Social media can help hone aspects of our real-life selves and enable us to express ourselves more honestly
[Written By: Katy Scott]
My relationship with social media and how it has influenced my identity – particularly my perceived identity – is a confusing one. My online persona is pretty fake, but it suits my requirements of social media: to make me look semi-employable and to store those holiday pictures I want to delete off my phone for more storage.
A few years ago I would often upload pictures of what I had been up to because, as the ancient proverb goes, pics or it didn’t happen. Nowadays, I feel a lot less pressure to update so often. Despite this, after a trip to Italy teaching last summer, I decided to upload an album of my favourite pictures. A few months later, a new friend commented that, having added me on Facebook months previously, she was surprised by what I was like when she eventually met me in person. Apparently, I didn’t match the version of myself conveyed in those pictures.
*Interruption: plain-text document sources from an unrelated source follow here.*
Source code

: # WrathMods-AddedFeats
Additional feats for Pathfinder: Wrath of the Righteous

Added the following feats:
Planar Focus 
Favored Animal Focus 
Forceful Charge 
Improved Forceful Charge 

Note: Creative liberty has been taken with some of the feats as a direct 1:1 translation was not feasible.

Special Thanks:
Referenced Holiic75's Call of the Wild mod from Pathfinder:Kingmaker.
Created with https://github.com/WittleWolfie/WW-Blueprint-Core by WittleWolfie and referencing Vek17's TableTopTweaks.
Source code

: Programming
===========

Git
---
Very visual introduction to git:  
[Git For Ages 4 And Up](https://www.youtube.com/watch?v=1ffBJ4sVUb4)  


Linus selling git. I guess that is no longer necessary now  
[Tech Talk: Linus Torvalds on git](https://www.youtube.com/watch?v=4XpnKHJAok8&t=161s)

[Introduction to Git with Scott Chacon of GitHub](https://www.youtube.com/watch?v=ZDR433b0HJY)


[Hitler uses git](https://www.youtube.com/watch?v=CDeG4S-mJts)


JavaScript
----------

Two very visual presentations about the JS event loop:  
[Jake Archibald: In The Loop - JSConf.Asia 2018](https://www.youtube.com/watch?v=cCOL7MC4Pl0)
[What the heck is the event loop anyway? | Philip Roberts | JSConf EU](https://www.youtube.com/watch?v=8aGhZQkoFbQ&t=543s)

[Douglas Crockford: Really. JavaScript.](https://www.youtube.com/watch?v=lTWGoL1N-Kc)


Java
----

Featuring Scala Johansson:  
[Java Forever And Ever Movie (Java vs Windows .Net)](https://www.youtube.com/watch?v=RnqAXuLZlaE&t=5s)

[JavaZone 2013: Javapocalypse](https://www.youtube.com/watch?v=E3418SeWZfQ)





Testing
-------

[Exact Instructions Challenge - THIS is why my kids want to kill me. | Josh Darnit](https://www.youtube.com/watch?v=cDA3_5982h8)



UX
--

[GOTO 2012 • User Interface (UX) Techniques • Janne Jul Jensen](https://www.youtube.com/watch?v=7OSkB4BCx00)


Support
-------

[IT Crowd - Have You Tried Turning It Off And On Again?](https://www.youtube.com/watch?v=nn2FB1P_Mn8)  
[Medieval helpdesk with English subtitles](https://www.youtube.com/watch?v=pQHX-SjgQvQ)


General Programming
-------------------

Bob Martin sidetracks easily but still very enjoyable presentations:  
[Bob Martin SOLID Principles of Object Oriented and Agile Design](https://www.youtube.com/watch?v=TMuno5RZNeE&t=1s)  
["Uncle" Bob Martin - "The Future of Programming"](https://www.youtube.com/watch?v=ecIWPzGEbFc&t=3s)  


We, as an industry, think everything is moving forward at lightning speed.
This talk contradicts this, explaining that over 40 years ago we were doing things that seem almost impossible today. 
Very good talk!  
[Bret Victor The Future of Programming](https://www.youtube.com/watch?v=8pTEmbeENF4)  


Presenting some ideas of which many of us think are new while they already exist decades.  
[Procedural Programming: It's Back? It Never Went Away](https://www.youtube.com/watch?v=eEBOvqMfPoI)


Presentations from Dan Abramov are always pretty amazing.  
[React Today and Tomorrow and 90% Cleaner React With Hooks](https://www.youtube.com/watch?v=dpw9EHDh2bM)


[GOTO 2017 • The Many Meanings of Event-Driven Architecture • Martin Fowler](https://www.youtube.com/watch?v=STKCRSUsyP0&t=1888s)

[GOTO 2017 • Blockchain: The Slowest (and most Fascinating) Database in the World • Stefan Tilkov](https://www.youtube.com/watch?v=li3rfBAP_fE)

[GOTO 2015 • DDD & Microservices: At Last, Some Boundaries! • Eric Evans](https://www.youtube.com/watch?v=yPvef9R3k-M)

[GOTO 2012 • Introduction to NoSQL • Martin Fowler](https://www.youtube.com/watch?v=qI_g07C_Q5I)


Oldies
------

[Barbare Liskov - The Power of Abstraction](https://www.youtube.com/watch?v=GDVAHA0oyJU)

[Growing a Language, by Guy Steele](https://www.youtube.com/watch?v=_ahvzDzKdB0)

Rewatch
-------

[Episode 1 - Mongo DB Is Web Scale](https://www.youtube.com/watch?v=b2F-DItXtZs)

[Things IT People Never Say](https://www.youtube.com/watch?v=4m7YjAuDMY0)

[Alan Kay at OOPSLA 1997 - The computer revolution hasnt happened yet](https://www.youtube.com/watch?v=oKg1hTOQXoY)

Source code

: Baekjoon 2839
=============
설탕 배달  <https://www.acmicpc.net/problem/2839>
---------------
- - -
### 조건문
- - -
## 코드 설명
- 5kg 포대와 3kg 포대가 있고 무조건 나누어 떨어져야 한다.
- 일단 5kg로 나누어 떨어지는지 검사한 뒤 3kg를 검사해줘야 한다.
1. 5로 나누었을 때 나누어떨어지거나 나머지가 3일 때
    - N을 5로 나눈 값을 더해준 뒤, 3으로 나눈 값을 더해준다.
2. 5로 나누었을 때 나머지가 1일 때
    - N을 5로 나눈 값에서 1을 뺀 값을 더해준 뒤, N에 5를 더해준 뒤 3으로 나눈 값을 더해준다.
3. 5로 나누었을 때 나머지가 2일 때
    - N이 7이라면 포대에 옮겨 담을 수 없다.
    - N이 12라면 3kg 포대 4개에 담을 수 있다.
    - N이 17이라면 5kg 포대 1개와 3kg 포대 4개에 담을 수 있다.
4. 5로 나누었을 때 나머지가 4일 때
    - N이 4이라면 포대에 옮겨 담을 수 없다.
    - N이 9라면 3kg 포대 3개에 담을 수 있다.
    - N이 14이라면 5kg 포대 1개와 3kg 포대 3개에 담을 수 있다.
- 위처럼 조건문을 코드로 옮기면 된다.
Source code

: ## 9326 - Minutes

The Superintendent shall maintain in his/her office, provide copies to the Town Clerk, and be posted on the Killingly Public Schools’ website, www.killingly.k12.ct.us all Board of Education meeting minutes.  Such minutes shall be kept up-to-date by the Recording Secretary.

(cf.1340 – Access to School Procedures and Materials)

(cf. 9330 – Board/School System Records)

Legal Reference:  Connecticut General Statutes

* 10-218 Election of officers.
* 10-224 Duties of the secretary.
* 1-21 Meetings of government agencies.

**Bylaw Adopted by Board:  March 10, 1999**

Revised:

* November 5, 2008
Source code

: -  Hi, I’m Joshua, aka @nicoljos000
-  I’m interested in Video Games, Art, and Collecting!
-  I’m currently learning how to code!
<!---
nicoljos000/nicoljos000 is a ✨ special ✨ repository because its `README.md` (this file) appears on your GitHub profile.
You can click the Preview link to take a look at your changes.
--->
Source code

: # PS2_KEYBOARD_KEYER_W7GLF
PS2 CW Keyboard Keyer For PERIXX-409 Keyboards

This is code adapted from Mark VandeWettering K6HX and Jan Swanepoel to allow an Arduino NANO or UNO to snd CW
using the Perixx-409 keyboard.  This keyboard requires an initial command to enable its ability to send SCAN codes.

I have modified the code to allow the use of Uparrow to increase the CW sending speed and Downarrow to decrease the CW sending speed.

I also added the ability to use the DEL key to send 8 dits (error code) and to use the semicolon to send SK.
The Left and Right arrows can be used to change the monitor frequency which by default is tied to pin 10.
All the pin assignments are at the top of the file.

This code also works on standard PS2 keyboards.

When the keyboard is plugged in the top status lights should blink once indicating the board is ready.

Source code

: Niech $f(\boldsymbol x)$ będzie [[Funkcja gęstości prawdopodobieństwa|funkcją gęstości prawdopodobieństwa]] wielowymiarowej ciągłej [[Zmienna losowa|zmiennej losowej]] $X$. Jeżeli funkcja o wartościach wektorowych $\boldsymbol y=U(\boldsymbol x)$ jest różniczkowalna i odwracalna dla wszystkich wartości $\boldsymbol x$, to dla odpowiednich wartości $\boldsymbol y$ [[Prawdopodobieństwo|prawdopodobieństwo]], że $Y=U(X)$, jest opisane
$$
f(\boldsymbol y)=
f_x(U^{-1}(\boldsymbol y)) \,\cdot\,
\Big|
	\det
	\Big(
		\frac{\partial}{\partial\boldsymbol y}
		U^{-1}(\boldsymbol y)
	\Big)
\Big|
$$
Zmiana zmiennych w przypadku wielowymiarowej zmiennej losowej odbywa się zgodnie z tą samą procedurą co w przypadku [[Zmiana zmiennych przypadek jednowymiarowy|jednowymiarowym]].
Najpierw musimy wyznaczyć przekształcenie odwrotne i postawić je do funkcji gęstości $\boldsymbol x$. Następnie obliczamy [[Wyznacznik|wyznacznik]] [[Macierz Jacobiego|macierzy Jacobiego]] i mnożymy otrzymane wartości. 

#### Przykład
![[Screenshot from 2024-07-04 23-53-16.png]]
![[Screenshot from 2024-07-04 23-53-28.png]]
By now, it’s cliché to say that people are fake online. I don’t post much but when I do, it’s always positive and it’s not even remotely true to who I am. It’s a sanitized, happy, family-friendly (I have relatives on Facebook – rookie error) version of myself. Anything more is too open.
We do this in most facets of our life though – we don’t alter aspects of ourselves for social media alone. I can bet that the version of you that chats to your mum on the phone about all of those lectures you may or may not be attending is far different from the version throwing up in Hive and triple texting That Guy. So maybe social media is just another example of this manipulation of our identities?
The issue, I suppose, is that we’re not always lying to our mums on the phone, and we’re not always throwing up in Hive and texting questionable fuckboys (hopefully). However, some estimations suggest that we can spend upwards of two hours every day on social media. At what point does this social media mask become harmful? Suppressing our true identities every so often isn’t hard, but feeling pressured to do so for hours every day? At what point do we begin to blur the lines?
I’m not going to lie: it’s not fun scrolling down your Facebook feed and seeing people smiling and succeeding after you’ve just had a huge fight with your boyfriend and you’re doing badly at work. But I believe we’re at a point now where we know it’s not all there is to the situation.
Recently I’ve noticed, in my small sphere of social media, that some people are more open to posting about the negative aspects of their lives – by no means as much as the positives, but it’s weirdly reassuring to see things like this. People are obviously trying to fight against this notion of perfection, especially in discussing stigmatized topics. From posting about a bad mental health period to candid discussions of bad familial relations, I’ve seen a lot of these posts in just the past week and it’s refreshing to witness real people discussing their struggles online for the world to see, and refusing to be ashamed of it.
While I don’t think I’ll ever be completely open on social media, and I don’t think anyone else is obliged to be, it’s nice knowing that we’re getting closer to portraying ourselves more honestly. As a generation, I’d go as far as to argue that we’re getting better at putting our phones down, with many of my friends resolving to try and not to waste hours scrolling online. We all know how rotten you can feel after you’ve wasted hours of valuable free time reading about the fake lives of people that you’re not really friends with.
Despite what the new prophet Black Mirror may suggest, I’m feeling somewhat optimistic about the future of our online personas. I hope to see the gap between the online version and the real thing narrowing even more as we progress into much more honest territory, one where we can acknowledge and own the fact that we aren’t happy and succeeding all of the time.